If compost is used primarily for building soil structure, you will need some immediate soil fertility. In an organic garden, several sources of fertility can help plants grow well. If I have access to them, I like to apply meals (ground nutrients) when I form beds. Meals can include soybean meal, blood meal, cottonseed meal, or mustard meal. Application rates for these are provided on your soil test forms. But often I don’t have meals, I rely on fish emulsion to provide a dilute but effective nutrient source for my plants. It comes in quart, gallon, or multiple gallon containers and can be purchased at hardware stores or in bulk from manufacturers. In a 2.5-gallon watering can, I will put about 0.5–1 cup of fish emulsion into the container, and fill this with water. The liquid should have a light brown appearance, and it is strong smelling. So, it is often best to wait until the end of the garden day to fertilize your plants so you don’t scare off volunteers.

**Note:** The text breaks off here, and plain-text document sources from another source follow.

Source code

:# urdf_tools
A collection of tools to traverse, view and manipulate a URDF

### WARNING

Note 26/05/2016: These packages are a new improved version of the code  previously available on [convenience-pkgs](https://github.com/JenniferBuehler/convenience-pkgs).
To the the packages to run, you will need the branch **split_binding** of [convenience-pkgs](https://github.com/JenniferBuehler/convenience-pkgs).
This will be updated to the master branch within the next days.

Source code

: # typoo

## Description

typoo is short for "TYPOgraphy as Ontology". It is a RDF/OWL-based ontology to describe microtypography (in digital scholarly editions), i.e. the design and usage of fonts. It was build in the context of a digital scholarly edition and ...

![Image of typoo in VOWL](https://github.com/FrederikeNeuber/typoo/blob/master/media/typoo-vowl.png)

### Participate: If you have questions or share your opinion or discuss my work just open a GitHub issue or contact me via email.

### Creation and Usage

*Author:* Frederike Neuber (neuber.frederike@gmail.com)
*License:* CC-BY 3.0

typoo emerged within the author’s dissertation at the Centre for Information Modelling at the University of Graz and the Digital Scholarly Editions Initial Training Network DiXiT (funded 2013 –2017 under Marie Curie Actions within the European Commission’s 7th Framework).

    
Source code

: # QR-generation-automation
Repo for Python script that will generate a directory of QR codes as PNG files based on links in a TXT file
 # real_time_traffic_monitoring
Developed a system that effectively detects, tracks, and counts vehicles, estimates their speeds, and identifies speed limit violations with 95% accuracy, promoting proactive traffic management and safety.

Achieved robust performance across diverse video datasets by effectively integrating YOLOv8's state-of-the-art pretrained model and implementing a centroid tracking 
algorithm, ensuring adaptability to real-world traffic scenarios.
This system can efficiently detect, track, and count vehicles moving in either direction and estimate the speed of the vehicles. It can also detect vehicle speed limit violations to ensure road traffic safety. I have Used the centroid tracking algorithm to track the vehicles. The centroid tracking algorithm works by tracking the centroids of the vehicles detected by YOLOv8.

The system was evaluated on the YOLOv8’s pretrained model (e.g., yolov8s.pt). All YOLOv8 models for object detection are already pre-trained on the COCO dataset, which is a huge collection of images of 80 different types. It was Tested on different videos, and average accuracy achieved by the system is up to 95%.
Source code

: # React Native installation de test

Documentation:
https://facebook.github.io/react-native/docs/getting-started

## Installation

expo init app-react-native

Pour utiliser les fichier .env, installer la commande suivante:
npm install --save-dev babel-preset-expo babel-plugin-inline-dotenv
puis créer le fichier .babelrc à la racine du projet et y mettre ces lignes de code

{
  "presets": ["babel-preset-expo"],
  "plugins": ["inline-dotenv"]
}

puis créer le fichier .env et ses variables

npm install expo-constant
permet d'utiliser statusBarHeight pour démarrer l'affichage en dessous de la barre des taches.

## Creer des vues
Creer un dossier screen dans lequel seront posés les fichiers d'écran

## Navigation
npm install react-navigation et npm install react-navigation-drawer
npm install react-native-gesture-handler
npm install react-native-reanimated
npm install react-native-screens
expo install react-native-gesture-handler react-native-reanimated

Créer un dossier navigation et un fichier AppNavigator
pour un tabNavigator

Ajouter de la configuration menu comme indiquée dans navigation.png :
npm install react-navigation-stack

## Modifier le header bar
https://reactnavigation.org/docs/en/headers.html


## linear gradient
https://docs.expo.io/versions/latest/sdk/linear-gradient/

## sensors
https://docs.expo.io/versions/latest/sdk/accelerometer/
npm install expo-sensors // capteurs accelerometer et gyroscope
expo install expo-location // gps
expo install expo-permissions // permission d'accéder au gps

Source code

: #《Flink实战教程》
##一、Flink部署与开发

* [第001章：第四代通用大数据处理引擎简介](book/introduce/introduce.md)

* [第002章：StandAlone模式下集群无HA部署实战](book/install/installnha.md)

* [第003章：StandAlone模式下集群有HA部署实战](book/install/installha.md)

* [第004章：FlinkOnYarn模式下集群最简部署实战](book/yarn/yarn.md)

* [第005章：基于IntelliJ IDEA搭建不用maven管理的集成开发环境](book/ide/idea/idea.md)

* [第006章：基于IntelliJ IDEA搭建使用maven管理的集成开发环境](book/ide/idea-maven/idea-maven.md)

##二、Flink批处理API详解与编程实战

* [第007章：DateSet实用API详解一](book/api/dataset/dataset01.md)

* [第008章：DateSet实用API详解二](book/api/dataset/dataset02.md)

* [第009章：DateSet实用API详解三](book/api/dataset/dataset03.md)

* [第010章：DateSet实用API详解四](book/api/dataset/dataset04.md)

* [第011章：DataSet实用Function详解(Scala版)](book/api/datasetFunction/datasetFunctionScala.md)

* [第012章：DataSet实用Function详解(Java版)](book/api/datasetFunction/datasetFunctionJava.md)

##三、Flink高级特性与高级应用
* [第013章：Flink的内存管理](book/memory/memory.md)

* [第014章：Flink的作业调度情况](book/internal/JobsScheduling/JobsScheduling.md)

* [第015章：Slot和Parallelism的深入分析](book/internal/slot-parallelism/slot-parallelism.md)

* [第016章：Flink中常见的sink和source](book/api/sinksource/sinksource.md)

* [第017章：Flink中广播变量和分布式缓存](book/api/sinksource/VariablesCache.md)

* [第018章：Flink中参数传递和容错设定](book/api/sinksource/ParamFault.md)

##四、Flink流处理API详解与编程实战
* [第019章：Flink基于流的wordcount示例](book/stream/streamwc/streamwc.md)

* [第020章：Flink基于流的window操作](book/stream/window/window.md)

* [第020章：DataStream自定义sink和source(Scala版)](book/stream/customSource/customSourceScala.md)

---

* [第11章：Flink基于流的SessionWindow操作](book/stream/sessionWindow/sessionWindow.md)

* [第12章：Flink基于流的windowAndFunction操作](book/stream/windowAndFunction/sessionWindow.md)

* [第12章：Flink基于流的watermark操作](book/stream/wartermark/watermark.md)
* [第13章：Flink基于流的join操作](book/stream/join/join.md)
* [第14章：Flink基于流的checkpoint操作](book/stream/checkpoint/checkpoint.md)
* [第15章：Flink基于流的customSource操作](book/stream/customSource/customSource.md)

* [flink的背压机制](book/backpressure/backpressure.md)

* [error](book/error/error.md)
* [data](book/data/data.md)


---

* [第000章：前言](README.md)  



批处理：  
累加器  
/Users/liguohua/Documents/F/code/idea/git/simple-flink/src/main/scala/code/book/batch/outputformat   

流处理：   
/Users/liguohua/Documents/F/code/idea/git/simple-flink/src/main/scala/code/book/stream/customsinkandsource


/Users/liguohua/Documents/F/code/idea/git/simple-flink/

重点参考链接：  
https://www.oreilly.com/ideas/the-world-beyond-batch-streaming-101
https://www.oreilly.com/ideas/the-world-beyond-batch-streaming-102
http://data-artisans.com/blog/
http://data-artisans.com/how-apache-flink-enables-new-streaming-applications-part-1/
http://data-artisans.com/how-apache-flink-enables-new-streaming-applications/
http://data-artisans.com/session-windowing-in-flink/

The next thing to determine is how often to fertilize. I never use fish emulsion until I see that my seedling transplants are starting to grow or seeds have germinated and have an inch or two of growth. Fish emulsion can be expensive and should be used appropriately. I will apply fish emulsion two to four times in a season to each crop, depending on the crop (Table 1).

Plant typeNumber of
fish emulsion
applications/season
Chenopod family (spinach, Swiss chard, beets)2–3
Aster family (leaf and bunch lettuces)2–3
Umbels (carrots, parsnips, and parsley)2–3
Legumes (peas, beans), no inoculum*2–3
Legumes (peas, beans), with inoculum1
Alliums (leeks, onions, garlic, shallots)3–4
Solanums (potato, tomato, eggplant, peppers)3–4 (depending on soil organic matter content; maybe 2x for tomatoes)
Brassicas (Cabbages, collards, kale, broccoli, turnips, bok choy, kohlrabi)3–4

* Legumes can make their own nitrogen if the appropriate bacteria are present. Inoculum is sold to be applied to the seed to ensure an adequate population is present. This can be purchased from most seed company.